This tool is a Django app that creates a standard interface for data reporters to upload files to a shared MySQL database and Amazon S3. It saves metadata about each table uploaded to the database to make searching easier, and provides an interface for viewing and editing metadata about tables.
The app prompts the user to upload a .CSV file and add information about it, such as the topic and the source. It then uploads the file to an S3 bucket, and prompts the user to categorize each of the columns in the table.
The app uses Celery to spawn a separate worker process to ensure that the request doesn't time out while it loads the file into the database. It then uses the csvkit library to infer the type of each column and generate a MySQL table schema (see upload/tasks.py
for implementation details). It uses these datatypes to generate a CREATE TABLE query and then executes a LOAD DATA INFILE statement to write the csv to a database of the user's choosing within the AJC datastore.
This tool is configured for deployment on Heroku.
- Install python dependencies
$ pip install -r requirements.txt
You need to download Redis, which acts as the task broker for the asynchronous processes. You can download redis at redis.io/download. See the Development section for information about how to run the Redis server.

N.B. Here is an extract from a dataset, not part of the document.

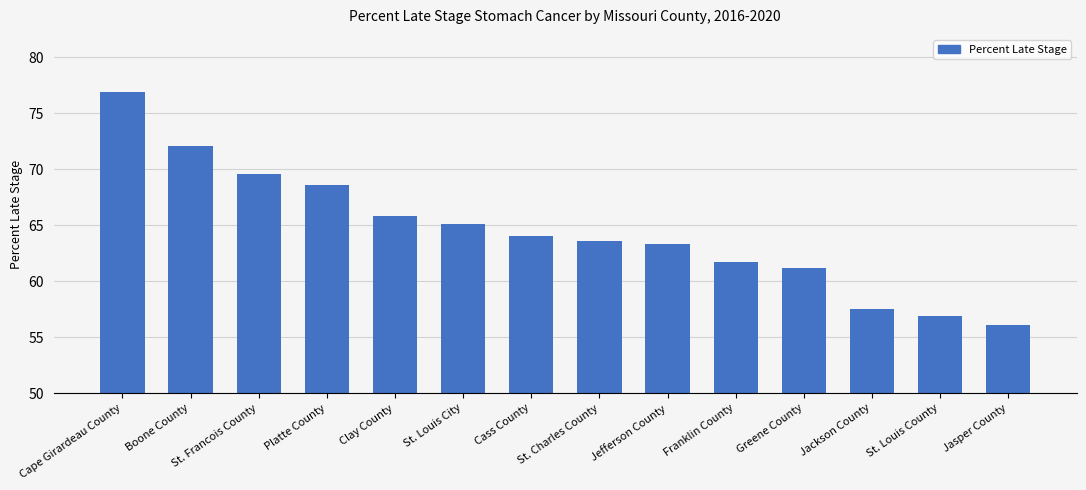

How many series are shown in this chart?

1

This tool needs access to a Django database where it can store metadata about each upload, the MySQL server where you want the uploaded data to live, Amazon S3, and a Redis datastore. I know that's a lot, but I've tried to make configuration as painless as possible. To configure your local setup, copy config/secrets.cfg.example
to config/secrets.cfg
, and enter your credentials for every field.
You can create a user by running $ ./manage.py createsuperuser
from the root of the project and following the prompts.
Because there are a lot of moving parts, starting the dev server is a little more involved than in the average project. In short: you need to start the Redis server, start the Celery process, and then run the regular Django development server.
-
Start redis server:
$ redis-server
-
Start celery process in debug mode:
$ celery worker --app=data_import_tool --loglevel=debug
-
Start dev server:
$ ./manage.py runserver_plus
Static assets live in the static
dir of the project root, and are compiled to the staticfiles
dir. Within each app, asynchronous tasks live in tasks
, and helper functions can be found in utils.py
. For more information about the layout of the app, see Django's excellent documentation at www.djangoproject.com.
If you want to add tests, add them in a tests.py
file in the app you want to test, and they'll be automatically picked up by the Django testing framework. It might take a couple minutes for the tests to run.
python manage.py test